Metode ini melibatkan pengumpulan dan pemeriksaan sampel secara rutin dari populasi target (misalnya, masyarakat umum, pasien di rumah
sakit, atau hewan ternak). Sampel yang dikumpulkan dapat berupa darah, air, tanah, atau bahan biologis lainnya tergantung pada tujuan
surveilans. Pemeriksaan laboratorium dilakukan untuk mendeteksi adanya patogen atau indikator kesehatan lainnya. Data hasil pemeriksaan
digunakan untuk memonitor tren dan mengidentifikasi peningkatan kasus penyakit atau ancaman kesehatan lainnya.

Referensi:

• CDC. (2012). Laboratory Surveillance for Public Health Emergencies: A Blueprint for Preparedness and Response. Centers for Disease
Control and Prevention.

• World Health Organization. (2017). Laboratory-based surveillance for antimicrobial resistance in Europe: a toolkit.

Penjelasan: Metode surveilans berbasis laboratorium ini dilakukan dengan pemeriksaan rutin terhadap sampel yang diambil dari populasi target.
Dengan melakukan pemeriksaan laboratorium secara berkala, dapat terdeteksi adanya patogen atau indikator kesehatan lainnya yang dapat
menjadi tanda awal adanya ancaman kesehatan masyarakat.

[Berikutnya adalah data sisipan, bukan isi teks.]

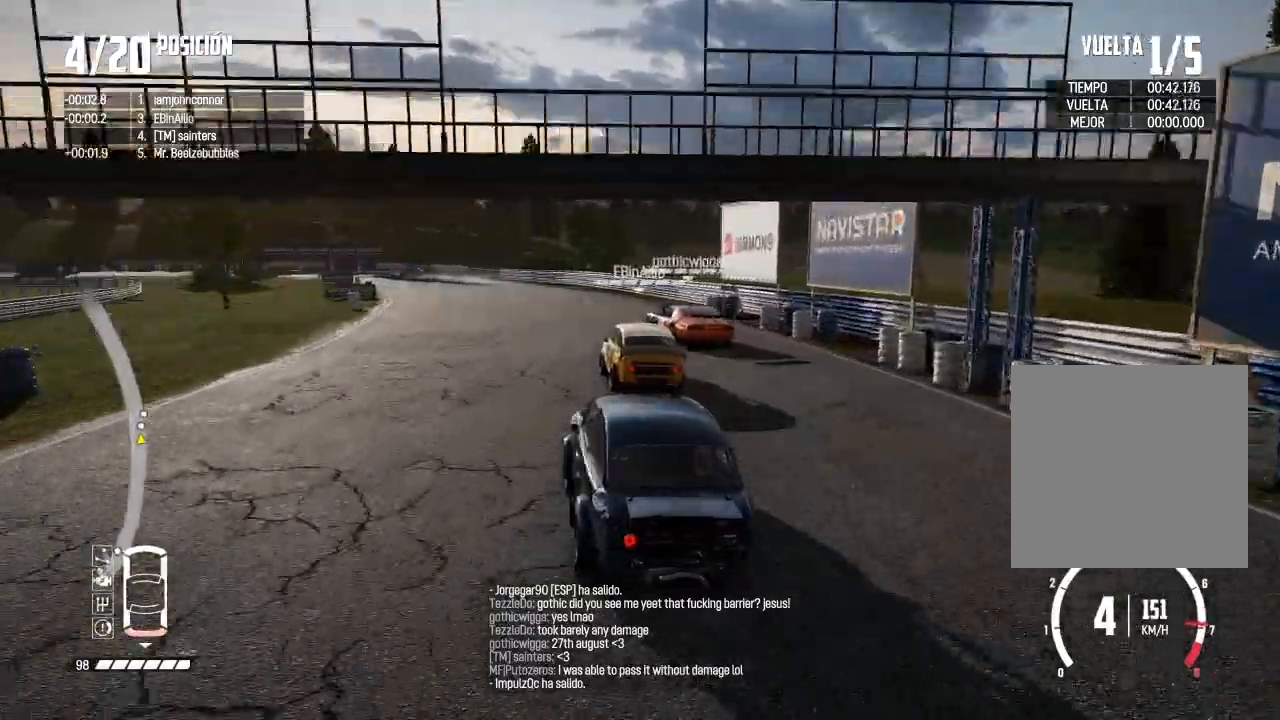
{"buttons": ["R2"], "left_stick": "left", "right_stick": "center", "events": [[17, "left_stick", "center"], [134, "left_stick", "left"], [284, "left_stick", "center"], [384, "left_stick", "left"]]}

2. Metode Surveilans Berbasis Laboratorium: Sistem Informasi Kesehatan Elektronik

Metode. Ini melibatkan penggunaan sistem informasi kesehatan elektronik (electronic health records/EHR) untuk mengumpulkan dan menganalisis
data laboratorium. Data laboratorium, seperti hasil tes darah atau tes patogen, dikumpulkan secara otomatis dari laboratorium yang terhubung
dengan sistem informasi kesehatan. Pemantauan dan analisis data dilakukan untuk mendeteksi tren atau pola yang mencurigakan, seperti
peningkatan kasus penyakit tertentu.
Referensi:

• Buckeridge, D. L., & Switzer, P. (2017). Surveillance systems for identifying patients at risk of adverse outcomes in primary care: a scoping
review. Journal of the American Medical Informatics Association, 24(3), 631-636.

• Coorevits, P., Sundgren, M., Klein, G. O., Bahr, A., Claerhout, B., Daniel, C., ... & Kalra, D. (2013). Electronic health records: new
opportunities for clinical research. Journal of Internal Medicine, 274(6), 547-560.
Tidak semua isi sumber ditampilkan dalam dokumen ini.